Alongside the paper, they made available their optimized models on GitHub.
“Pricing a rental property on Airbnb is a challenging task for the owner as it determines the number of customers for the place. On the other hand, customers have to evaluate an offered price with minimal knowledge of an optimal value for the property,” wrote the coauthors. “This paper aims to develop a reliable price prediction model using machine learning, deep learning, and natural language processing techniques to aid both the property owners and the customers with price evaluation given minimal available information about the property.”
To train their price-predicting system, the researchers tapped the public Airbnb data set for New York City, which included 50,221 entries with 96 features in total. They inspected each feature to remove those with frequent and irreparable missing fields and change booleans to binaries, and to remove duplicate and “uninformative” features such as host picture URLs. (This reduced the number of features to 22.) In the course of training, the team used 90% of the original data (39,980 samples), reserving 5% for validation and testing (9,996 samples).

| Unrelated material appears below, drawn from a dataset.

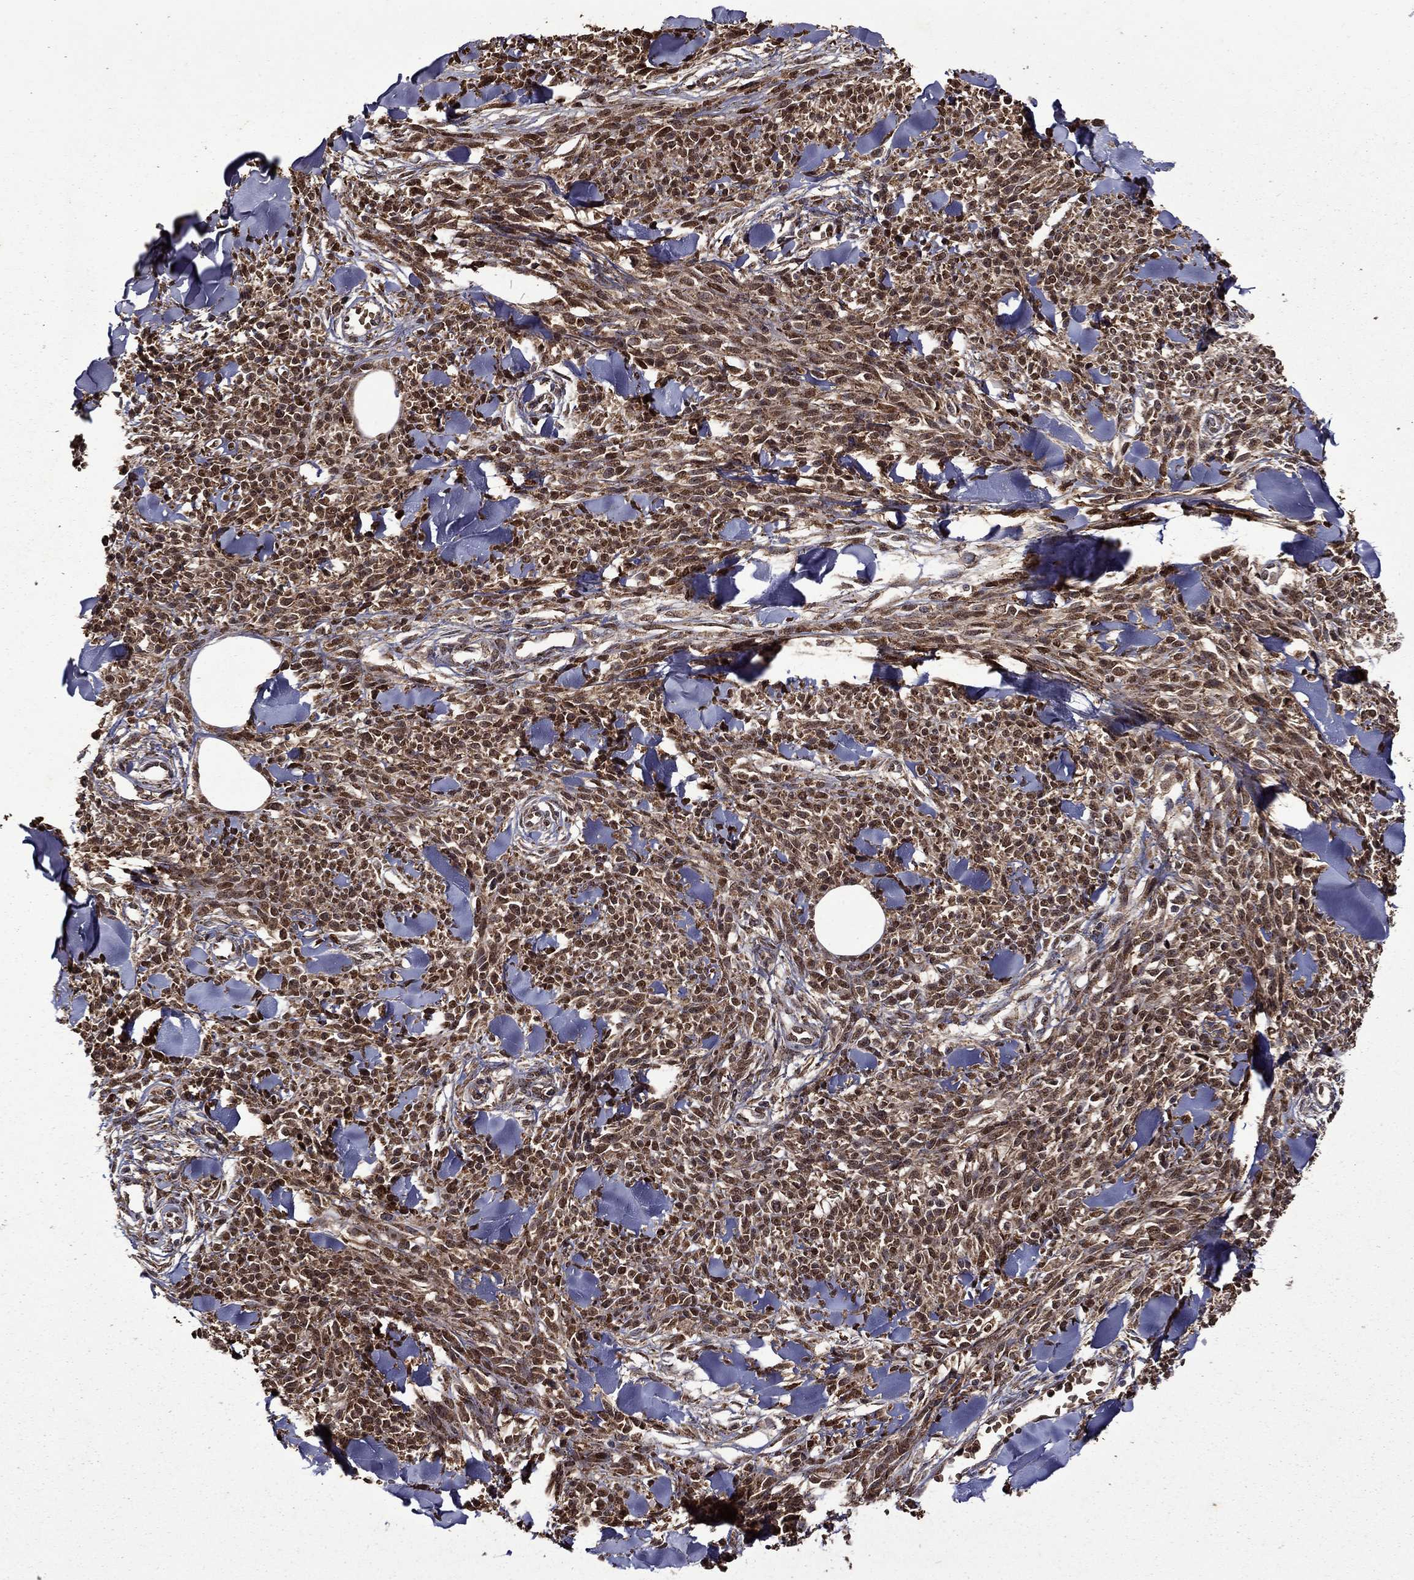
{"staining": {"intensity": "strong", "quantity": ">75%", "location": "cytoplasmic/membranous"}, "tissue": "melanoma", "cell_type": "Tumor cells", "image_type": "cancer", "snomed": [{"axis": "morphology", "description": "Malignant melanoma, NOS"}, {"axis": "topography", "description": "Skin"}, {"axis": "topography", "description": "Skin of trunk"}], "caption": "Immunohistochemistry (DAB (3,3'-diaminobenzidine)) staining of malignant melanoma shows strong cytoplasmic/membranous protein staining in about >75% of tumor cells.", "gene": "ITM2B", "patient": {"sex": "male", "age": 74}}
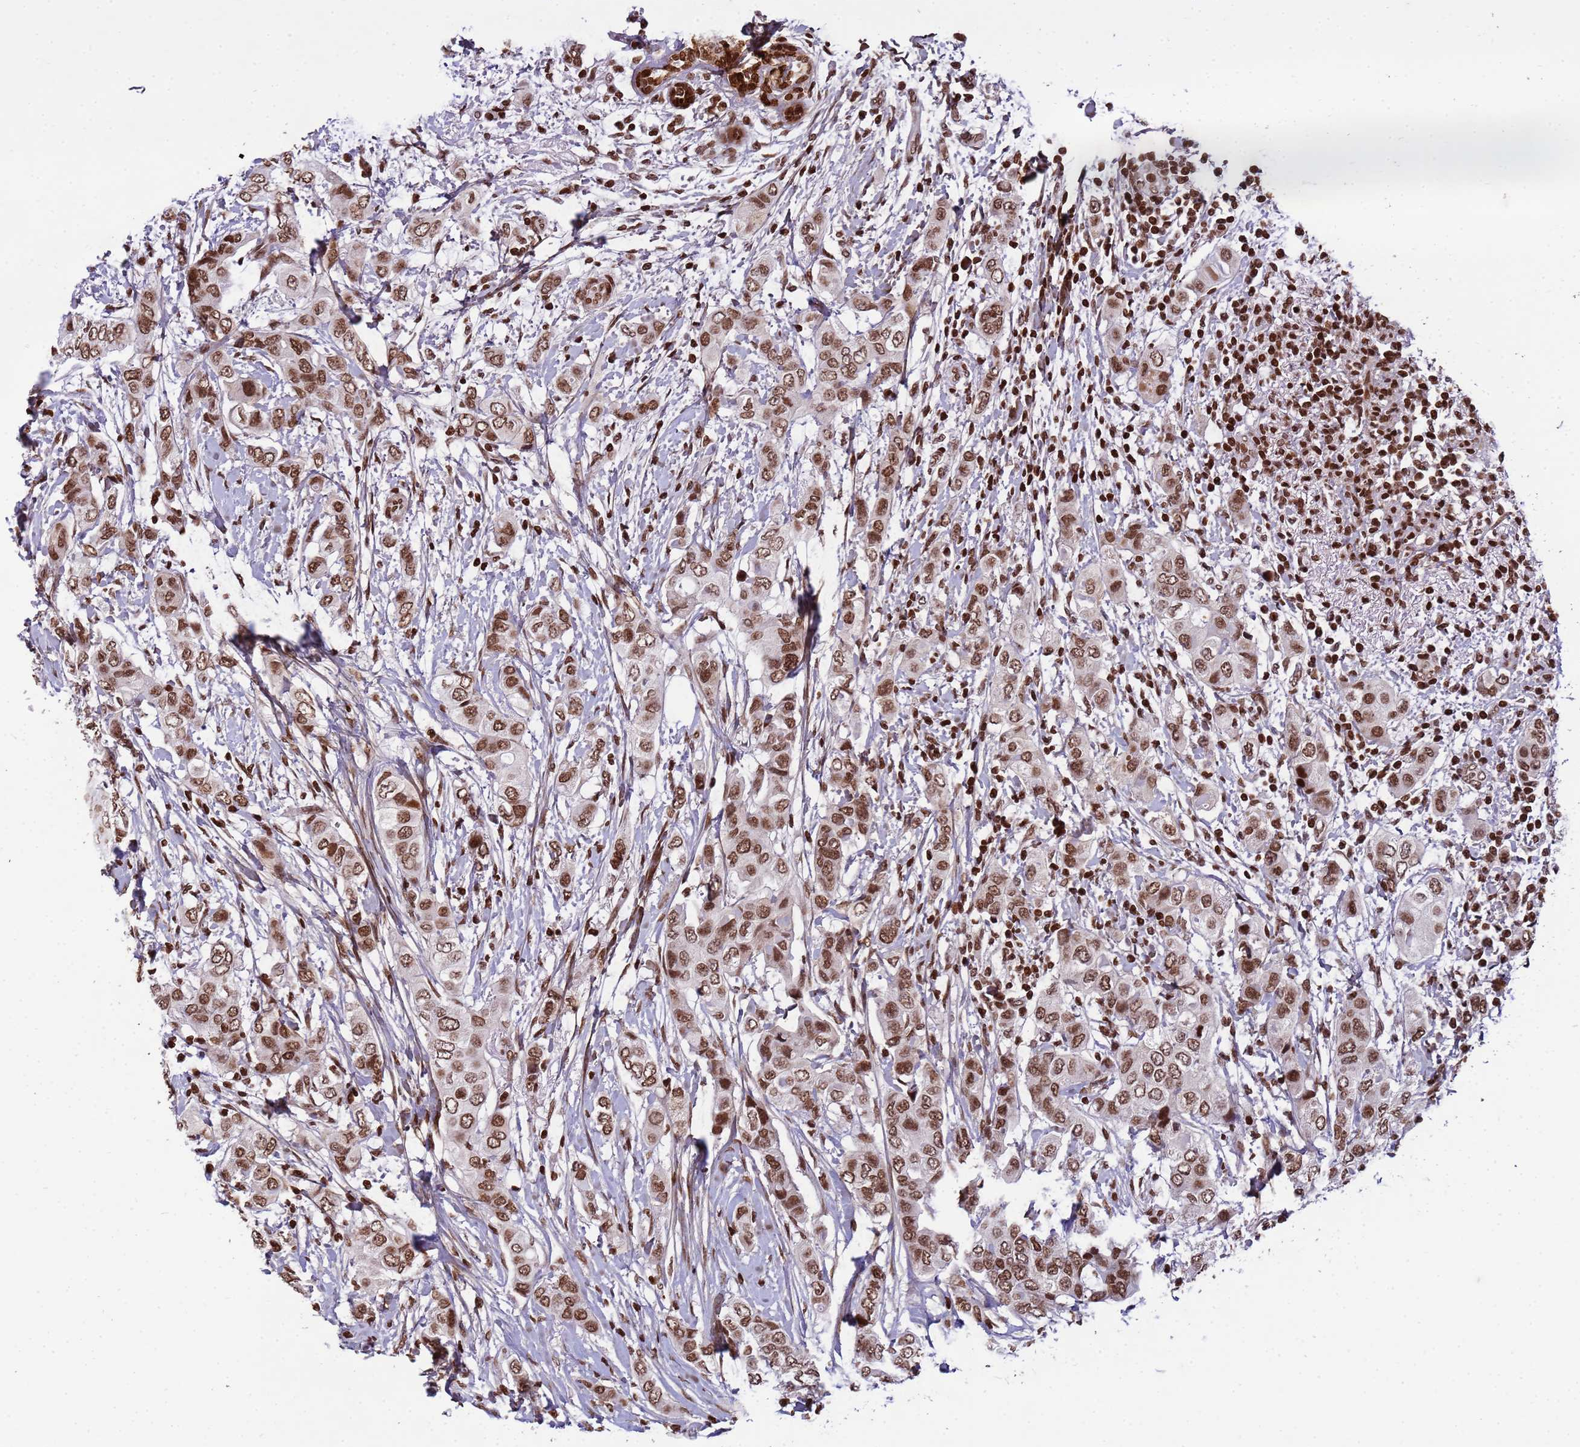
{"staining": {"intensity": "strong", "quantity": ">75%", "location": "nuclear"}, "tissue": "breast cancer", "cell_type": "Tumor cells", "image_type": "cancer", "snomed": [{"axis": "morphology", "description": "Lobular carcinoma"}, {"axis": "topography", "description": "Breast"}], "caption": "This is a histology image of IHC staining of breast cancer (lobular carcinoma), which shows strong expression in the nuclear of tumor cells.", "gene": "H3-3B", "patient": {"sex": "female", "age": 51}}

Prior to training, the team tapped the open source TextBlob corpus to analyze the sentiment of listings reviews, which assigned a score between -1 (very negative sentiment) and 1 (very positive sentiment) to each. The scores were averaged across all reviews associated with a given listing and included as a new feature in the training data set.
The team tested several price-predicting machine learning techniques, including linear regression, tree-based models, SVR, and neural networks. But they report that the best-performing model — Support Vector Regression (SVR) — achieved an R2 score (a measure of how well the predictions approximate the real data points) of 69% on the test set.
“This level of accuracy is a promising outcome given the heterogeneity of the dataset and the involved hidden factors and interactive terms, including the personal characteristics of the owners, which were impossible to consider,” wrote the coauthors, who leave to future work collecting more training examples and experimenting with novel neural network architectures.